Now CDAC's teraFLOPS machine, the Param 10000, is also being exported.

The Param series of supercomputers comprises open architecture and massively parallel processing machines.

CDAC has shortlist some countries to export its supercomputer series to.

It is now developing multilingual and multimedia technologies besides its endeavour in high-performance computing and communications. Applications coming out of CDAC cover systems for software and parallel programming tools, specific libraries and multi-discipline products.

CDAC has already begun retailing its multilingual technology products for word-processing, database management, desktop publishing and emailing.

The Russian export deal is in an advanced stage. But CDAC has already bagged the contract from Man-Drapeau Research Pte, a Singapore based technology company.

According to the contract, CDAC will provide end-to-end solution of financial modelling for investment analysis and risk management through the PARAM 10000 series supercomputers.

CDAC expects tremendous export potential for the Param 10000 open-frame architecture fast processors because similar supercomputers currently exist only in advanced countries like the United States and Japan.

The development of Param 10000 has placed India in the league of nations that are advancing the frontiers of supercomputing in the teraFLOPS range.

As per its export strategy, CDAC will deliver its state-of-the-art, open-architecture, scalable, high-performance computers in the desktop to teraFLOPS range, embodying emergent industry-standard building blocks to foreign countries.

CDAC had earlier supplied the Param 8000 and 9000 series of supercomputers to Russia.

The company recently commissioned Param 10000 and is installing the series at the Indian Institute of Science in Bangalore and 11 other institutes including six Indian Institutes of Technology.

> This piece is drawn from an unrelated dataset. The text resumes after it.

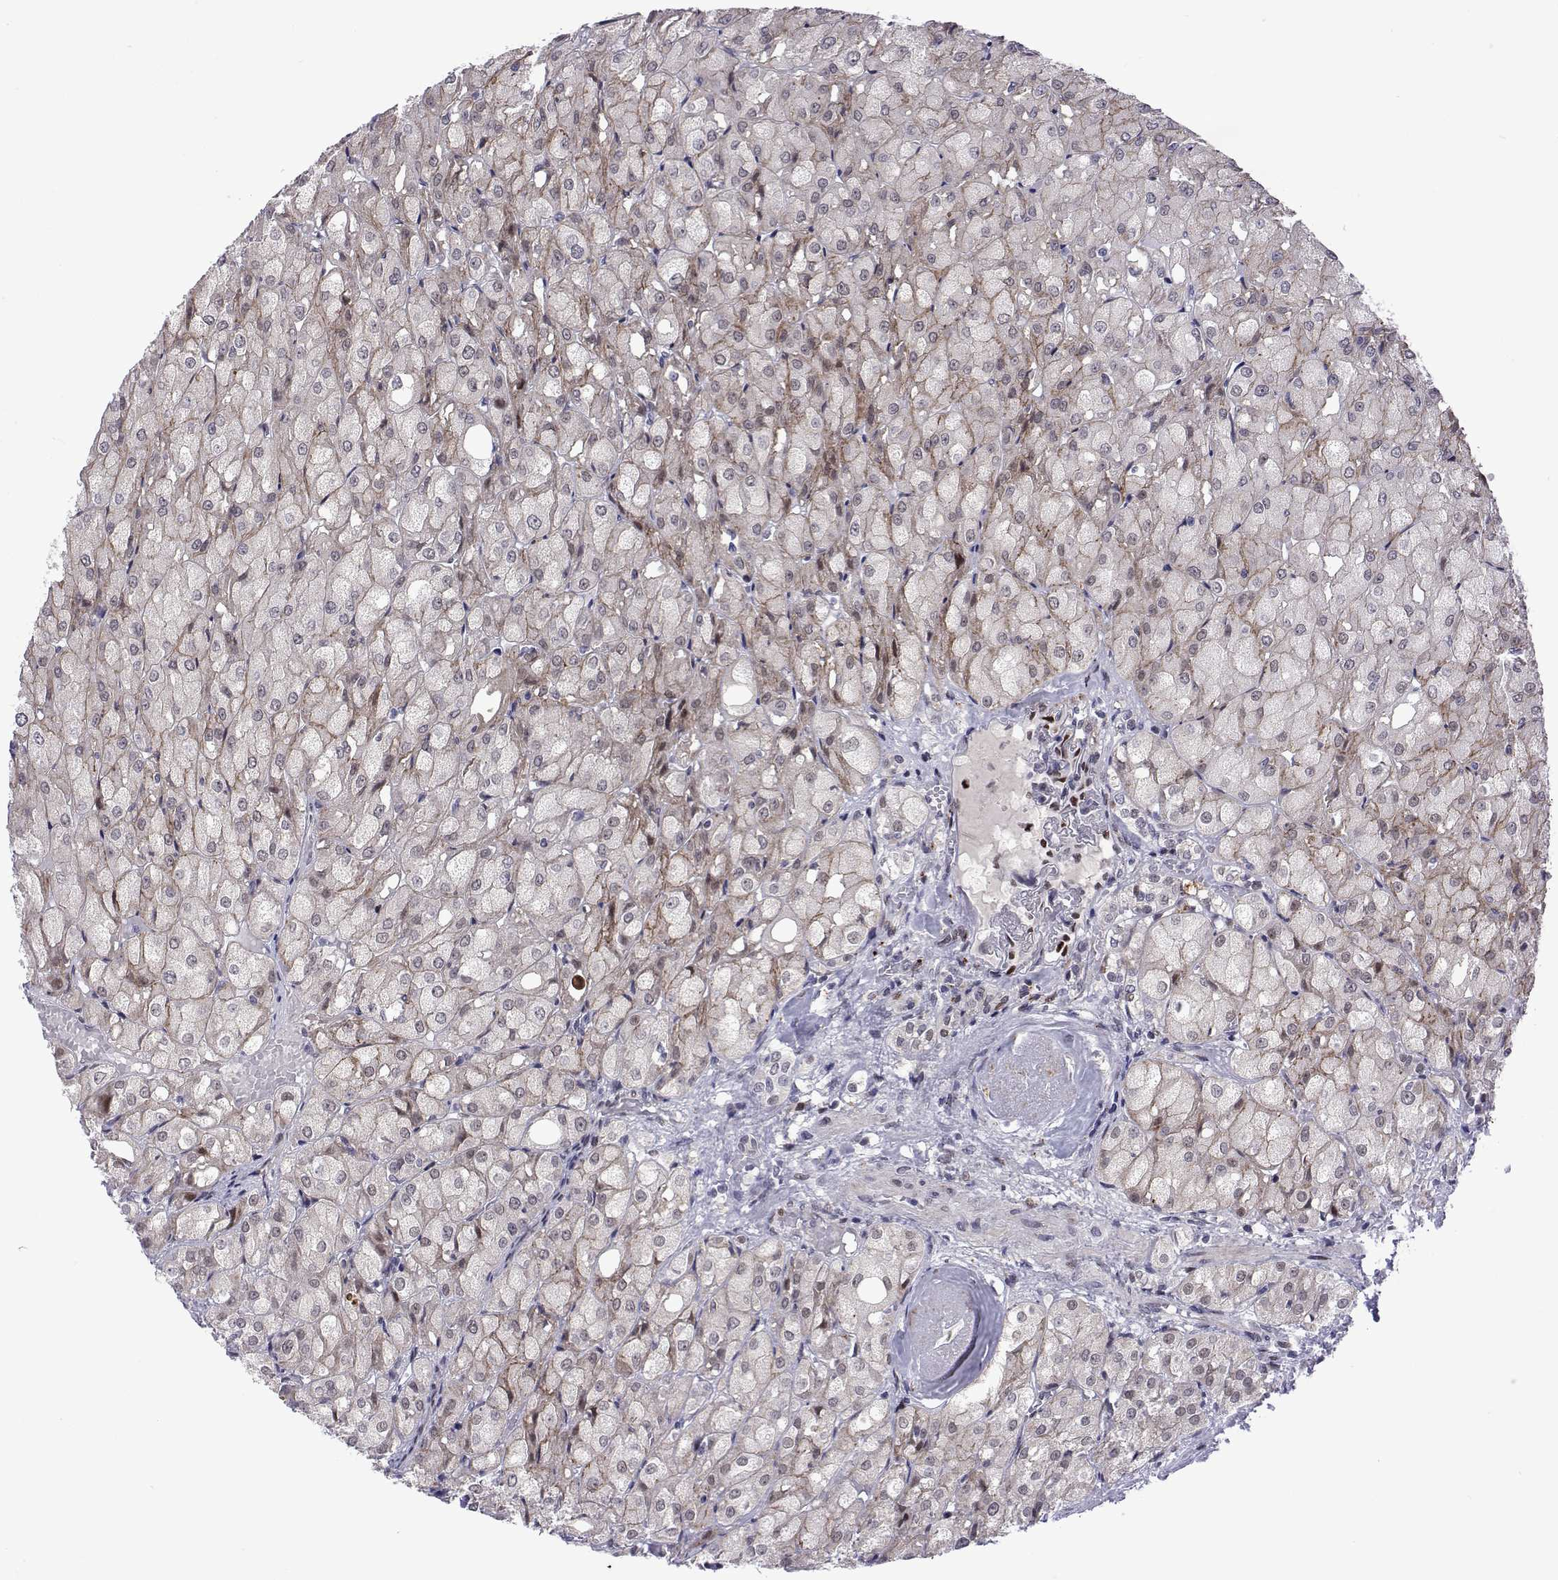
{"staining": {"intensity": "negative", "quantity": "none", "location": "none"}, "tissue": "renal cancer", "cell_type": "Tumor cells", "image_type": "cancer", "snomed": [{"axis": "morphology", "description": "Adenocarcinoma, NOS"}, {"axis": "topography", "description": "Kidney"}], "caption": "Immunohistochemistry (IHC) of human renal cancer displays no staining in tumor cells.", "gene": "EFCAB3", "patient": {"sex": "male", "age": 72}}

CDAC is also offering the Param 10000 for electronic governance to the Andhra Pradesh government.

Param 10000 is based on workstation processing elements using the Enterprise 450 node of SUN Microsystems Inc.

Eyeing technology export as major revenue in the future, CDAC has decided to hive off a separate business and corporate centre for it. The new centre will be headquartered in Bangalore.

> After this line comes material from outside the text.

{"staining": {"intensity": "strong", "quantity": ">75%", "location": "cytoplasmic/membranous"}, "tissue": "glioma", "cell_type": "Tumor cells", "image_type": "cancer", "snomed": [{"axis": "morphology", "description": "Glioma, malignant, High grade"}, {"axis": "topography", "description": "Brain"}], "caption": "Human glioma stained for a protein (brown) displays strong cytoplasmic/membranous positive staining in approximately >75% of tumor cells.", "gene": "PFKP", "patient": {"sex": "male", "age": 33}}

CDAC has also proposed to the government that around 40 per cent equity of the new business unit should be offloaded to financial institutions like ICICI and IDBI.

C-DAC is still awaiting clearance from the government for offloading equity on financial institutions, but sources at CDAC said that the company is already expecting a turnover of Rs 500 million from its new business unit.

"We have convinced the government that the corporatisation of CDAC is essential as we are in a position to supply and export our Param series of computers and various other computer intensive applications," a senior CDAC official told Rediff.

"Our research and development in major end-user-specific areas like atmospheric sciences, fluid dynamics, finite element methods, image processing and seismic data processing has immense business potential," the official said.

He said that the export project to Russia and Singapore right now is on data mining and financial modelling for investment analysis and risk management.

The project includes business intelligence, risk management, highly sophisticated scientific techniques like artificial intelligence and mathematical modelling coupled with state-of-the-art information technology tools.

The project also focuses on data of very short-term price movements, including every single trade in a broad range of global markets where the density of this information requires the power of a supercomputer to perform effective analysis.